Hi coop42. Welcome to the forum. Throttle position sensors don't get out of adjustment on their own, in fact, on most cars you just bolt 'em on and you're done. The Engine Computer takes a reading from it at idle and puts that in memory. From then on, whenever it sees that same value, it knows it must be in control of idle speed. At any higher voltage, the computer assumes you have your foot on the gas pedal so it leaves engine speed up to you.
The sensor is fed 5.0 volts from the computer. There are mechanical stops on the sensor to only allow it to read between approximately 0.5 and 4.5 volts on the signal wire. Anything outside that range is unacceptable and will result in the computer memorizing a diagnostic fault code.

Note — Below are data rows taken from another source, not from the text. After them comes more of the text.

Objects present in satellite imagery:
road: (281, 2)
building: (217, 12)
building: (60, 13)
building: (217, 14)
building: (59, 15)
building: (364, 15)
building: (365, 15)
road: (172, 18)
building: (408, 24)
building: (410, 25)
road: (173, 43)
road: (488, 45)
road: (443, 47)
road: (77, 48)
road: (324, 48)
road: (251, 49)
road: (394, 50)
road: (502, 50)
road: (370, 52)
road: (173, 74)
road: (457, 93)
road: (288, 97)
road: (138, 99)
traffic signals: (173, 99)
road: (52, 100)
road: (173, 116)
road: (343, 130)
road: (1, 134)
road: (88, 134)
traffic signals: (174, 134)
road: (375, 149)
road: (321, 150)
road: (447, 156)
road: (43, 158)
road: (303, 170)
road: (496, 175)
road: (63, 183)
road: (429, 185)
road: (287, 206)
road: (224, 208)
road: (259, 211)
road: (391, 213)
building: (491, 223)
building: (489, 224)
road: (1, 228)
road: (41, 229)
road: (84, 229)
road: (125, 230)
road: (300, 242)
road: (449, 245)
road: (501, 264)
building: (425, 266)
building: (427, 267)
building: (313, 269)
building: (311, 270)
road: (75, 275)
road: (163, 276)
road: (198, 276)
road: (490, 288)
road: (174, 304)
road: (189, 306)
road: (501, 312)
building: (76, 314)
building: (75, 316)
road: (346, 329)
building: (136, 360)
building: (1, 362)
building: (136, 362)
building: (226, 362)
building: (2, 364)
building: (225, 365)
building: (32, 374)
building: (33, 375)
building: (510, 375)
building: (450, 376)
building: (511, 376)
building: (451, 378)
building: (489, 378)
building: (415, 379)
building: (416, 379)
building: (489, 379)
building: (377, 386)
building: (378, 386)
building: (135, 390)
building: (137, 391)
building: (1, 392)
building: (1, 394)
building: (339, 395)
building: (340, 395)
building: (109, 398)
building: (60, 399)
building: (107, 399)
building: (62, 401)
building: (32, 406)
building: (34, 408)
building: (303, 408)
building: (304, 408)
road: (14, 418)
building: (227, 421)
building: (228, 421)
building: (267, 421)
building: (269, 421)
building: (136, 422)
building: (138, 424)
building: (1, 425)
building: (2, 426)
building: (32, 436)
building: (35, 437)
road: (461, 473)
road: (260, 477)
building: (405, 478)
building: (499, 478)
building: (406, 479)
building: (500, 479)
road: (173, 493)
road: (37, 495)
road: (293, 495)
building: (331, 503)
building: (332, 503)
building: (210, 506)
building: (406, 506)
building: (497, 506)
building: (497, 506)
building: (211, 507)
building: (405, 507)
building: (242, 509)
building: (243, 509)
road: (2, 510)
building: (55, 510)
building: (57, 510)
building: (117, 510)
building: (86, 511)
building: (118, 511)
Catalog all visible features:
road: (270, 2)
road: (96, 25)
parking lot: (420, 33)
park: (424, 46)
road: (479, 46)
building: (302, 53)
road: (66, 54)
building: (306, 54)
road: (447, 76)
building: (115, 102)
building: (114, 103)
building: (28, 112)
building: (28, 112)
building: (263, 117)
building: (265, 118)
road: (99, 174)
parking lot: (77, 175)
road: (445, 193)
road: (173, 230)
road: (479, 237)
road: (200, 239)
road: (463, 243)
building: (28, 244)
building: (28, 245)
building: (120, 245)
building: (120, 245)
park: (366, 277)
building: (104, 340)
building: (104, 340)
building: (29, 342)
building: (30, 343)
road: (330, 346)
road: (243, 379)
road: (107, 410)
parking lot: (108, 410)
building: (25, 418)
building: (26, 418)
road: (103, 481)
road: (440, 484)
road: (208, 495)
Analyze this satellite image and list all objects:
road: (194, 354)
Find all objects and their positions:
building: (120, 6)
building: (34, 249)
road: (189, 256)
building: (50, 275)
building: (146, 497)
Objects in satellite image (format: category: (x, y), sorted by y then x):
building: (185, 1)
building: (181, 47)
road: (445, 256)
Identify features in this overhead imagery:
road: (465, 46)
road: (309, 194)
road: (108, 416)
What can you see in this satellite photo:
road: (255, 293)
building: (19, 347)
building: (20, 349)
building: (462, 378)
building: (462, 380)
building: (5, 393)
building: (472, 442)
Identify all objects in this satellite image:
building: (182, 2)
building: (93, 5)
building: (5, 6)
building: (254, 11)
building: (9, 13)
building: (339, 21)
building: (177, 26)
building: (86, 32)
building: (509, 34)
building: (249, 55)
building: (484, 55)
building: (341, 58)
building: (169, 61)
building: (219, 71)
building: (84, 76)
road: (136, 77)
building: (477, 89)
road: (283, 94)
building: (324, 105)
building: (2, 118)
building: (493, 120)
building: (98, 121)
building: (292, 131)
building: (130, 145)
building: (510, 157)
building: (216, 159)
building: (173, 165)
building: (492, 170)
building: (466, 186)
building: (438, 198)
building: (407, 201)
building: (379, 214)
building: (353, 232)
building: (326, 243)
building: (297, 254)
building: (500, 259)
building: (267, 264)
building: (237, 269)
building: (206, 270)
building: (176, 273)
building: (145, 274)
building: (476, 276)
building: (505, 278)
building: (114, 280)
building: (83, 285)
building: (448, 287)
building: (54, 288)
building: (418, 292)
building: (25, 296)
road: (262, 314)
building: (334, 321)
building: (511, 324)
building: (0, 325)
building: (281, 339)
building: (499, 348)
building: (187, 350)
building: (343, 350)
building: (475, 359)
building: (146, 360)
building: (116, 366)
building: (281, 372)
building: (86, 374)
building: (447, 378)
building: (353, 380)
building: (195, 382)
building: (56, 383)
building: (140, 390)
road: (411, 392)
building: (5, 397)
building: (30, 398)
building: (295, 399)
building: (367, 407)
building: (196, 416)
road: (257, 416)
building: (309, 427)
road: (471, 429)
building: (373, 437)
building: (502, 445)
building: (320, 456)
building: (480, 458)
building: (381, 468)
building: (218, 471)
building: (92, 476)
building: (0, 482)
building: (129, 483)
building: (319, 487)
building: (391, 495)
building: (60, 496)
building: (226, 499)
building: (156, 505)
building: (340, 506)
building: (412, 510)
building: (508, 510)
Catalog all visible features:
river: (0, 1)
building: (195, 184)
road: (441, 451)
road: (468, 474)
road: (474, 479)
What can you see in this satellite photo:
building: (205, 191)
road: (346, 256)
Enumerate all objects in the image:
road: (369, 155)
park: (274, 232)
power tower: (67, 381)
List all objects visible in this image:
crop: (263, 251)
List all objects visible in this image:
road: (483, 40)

Three things can cause a defective condition. If the ground wire or ground terminal inside the sensor breaks open, the signal voltage will always be 5.0 volts; a defective condition. If the 5.0 volt feed wire or sensor terminal break open, the signal wire will always read 0.0 volts, another defective state. If the signal wire breaks open, the computer's circuitry will " pull" the voltage it sees to 0 or 5.0 volts to induce a bad reading while you might still measure the correct voltage at the sensor. A worn spot or speck of debris inside the sensor will cause similar conditions. Different Engine Computers have different strategies on how long the defective state must be present before it will set the fault code. Some set the code instantly. Other computers watch the readings for a while before deciding to set the code. While it's waiting and watching, stumbling or other running problems could occur.
When the battery is disconnected or run dead, the Engine Computer often has to relearn the lowest reading from the throttle position sensor so it will know when it must be in control of idle speed. Until that happens, the engine will often stall when you remove your foot from the gas pedal. The procedure is automatic but certain conditions must be met. Chrysler, for example, simply requires the engine to be warmed up, and you coast for at least seven seconds from highway speed, without touching the brake or gas pedals.